• Task to carry out: Repeat word for word the lines from the one containing "This restroom was designed exclusively for" through the last line, leaving out the pictures.

• Material to process:
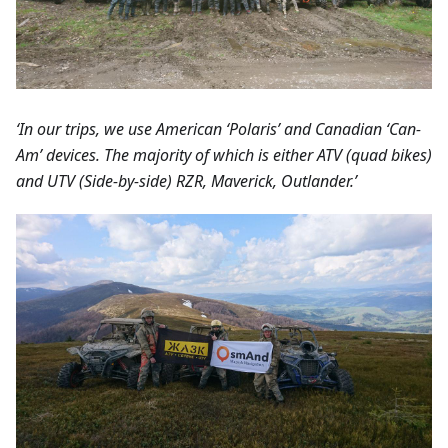
‘In our trips, we use American ‘Polaris’ and Canadian ‘Can-
Am’ devices. The majority of which is either ATV (quad bikes)
and UTV (Side-by-side) RZR, Maverick, Outlander.’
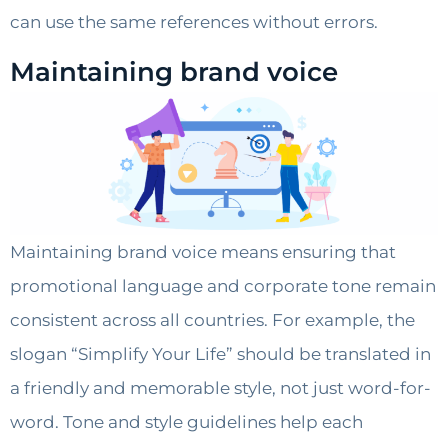
can use the same references without errors.
Maintaining brand voice
Maintaining brand voice means ensuring that
promotional language and corporate tone remain
consistent across all countries. For example, the
slogan “Simplify Your Life” should be translated in
a friendly and memorable style, not just word-for-
word. Tone and style guidelines help each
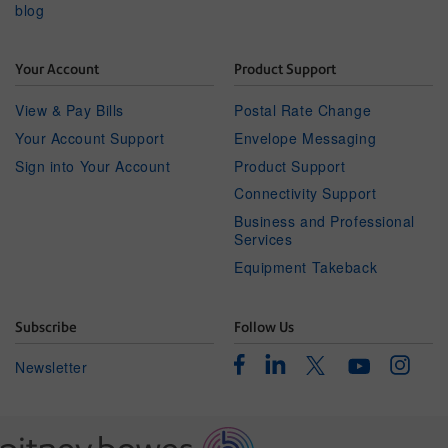
blog
Your Account
Product Support
View & Pay Bills
Postal Rate Change
Your Account Support
Envelope Messaging
Sign into Your Account
Product Support
Connectivity Support
Business and Professional
Services
Equipment Takeback
Subscribe
Follow Us
Facebook
Linkedin
Instagr
Twitter
Newsletter
Youtube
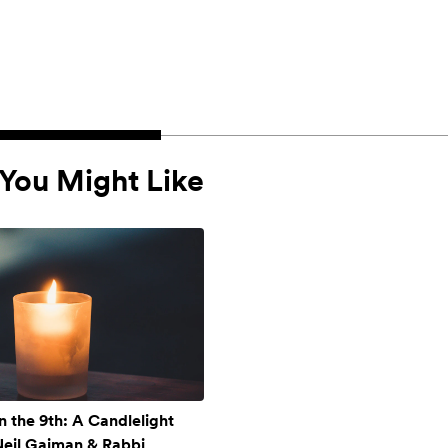
You Might Like
n the 9th: A Candlelight
 Neil Gaiman & Rabbi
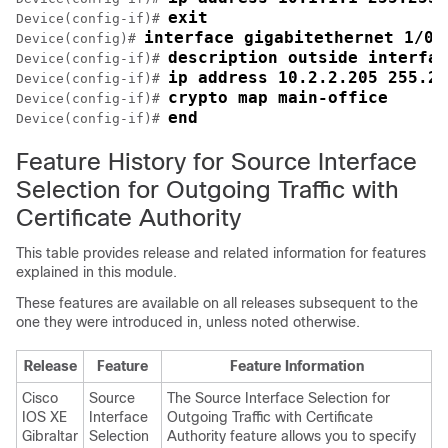
exit
Device(config-if)# 
interface gigabitethernet 1/0/
Device(config)# 
description outside interfac
Device(config-if)# 
ip address 10.2.2.205 255.25
Device(config-if)# 
crypto map main-office
Device(config-if)# 
end
Device(config-if)# 
Feature History for Source Interface
Selection for Outgoing Traffic with
Certificate Authority
This table provides release and related information for features
explained in this module.
These features are available on all releases subsequent to the
one they were introduced in, unless noted otherwise.
Release
Feature
Feature Information
Cisco
Source
The Source Interface Selection for
IOS XE
Interface
Outgoing Traffic with Certificate
Gibraltar
Selection
Authority feature allows you to specify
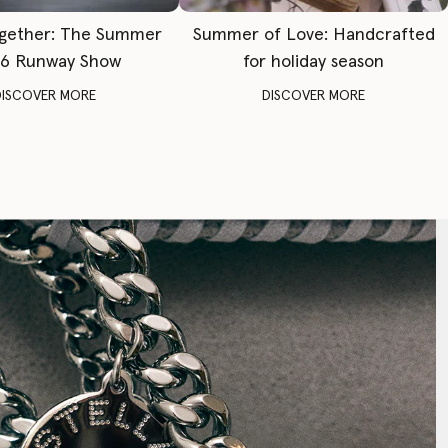
gether: The Summer
Summer of Love: Handcrafted
6 Runway Show
for holiday season
DISCOVER MORE
DISCOVER MORE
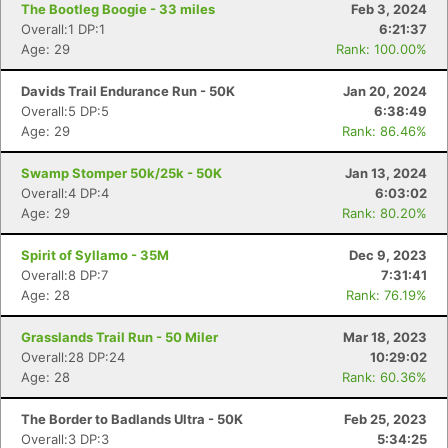
The Bootleg Boogie - 33 miles
Feb 3, 2024
Overall:1 DP:1
6:21:37
Age: 29
Rank: 100.00%
Con
Res
Ho
Ne
St
SI
He
B
Ca
CA
Ev
Davids Trail Endurance Run - 50K
Jan 20, 2024
Fin
Overall:5 DP:5
6:38:49
Age: 29
Rank: 86.46%
Swamp Stomper 50k/25k - 50K
Jan 13, 2024
Overall:4 DP:4
6:03:02
Age: 29
Rank: 80.20%
Spirit of Syllamo - 35M
Dec 9, 2023
Overall:8 DP:7
7:31:41
Age: 28
Rank: 76.19%
Grasslands Trail Run - 50 Miler
Mar 18, 2023
Overall:28 DP:24
10:29:02
Age: 28
Rank: 60.36%
The Border to Badlands Ultra - 50K
Feb 25, 2023
Overall:3 DP:3
5:34:25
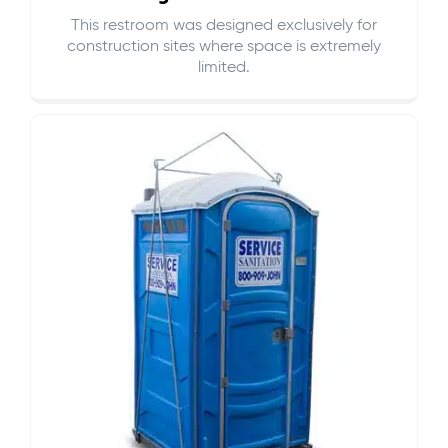
This restroom was designed exclusively for
construction sites where space is extremely
limited.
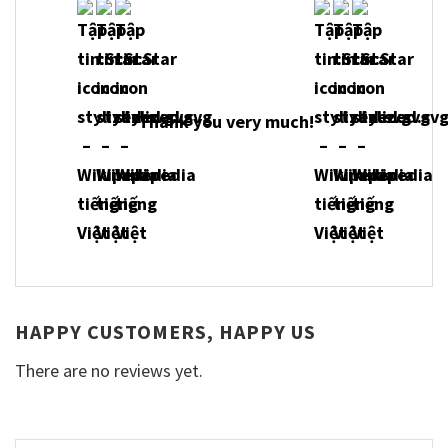
Thank you very much!
HAPPY CUSTOMERS, HAPPY US
There are no reviews yet.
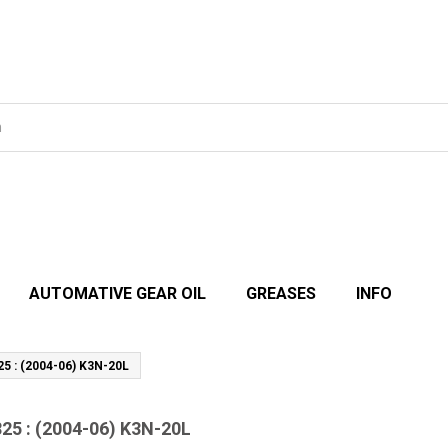
AUTOMATIVE GEAR OIL
GREASES
INFO
25 : (2004-06) K3N-20L
825 : (2004-06) K3N-20L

• Task output:
This restroom was designed exclusively for
construction sites where space is extremely
limited.
Thank you very much!
HAPPY CUSTOMERS, HAPPY US
There are no reviews yet.
AUTOMATIVE GEAR OIL
GREASES
INFO
25 : (2004-06) K3N-20L
825 : (2004-06) K3N-20L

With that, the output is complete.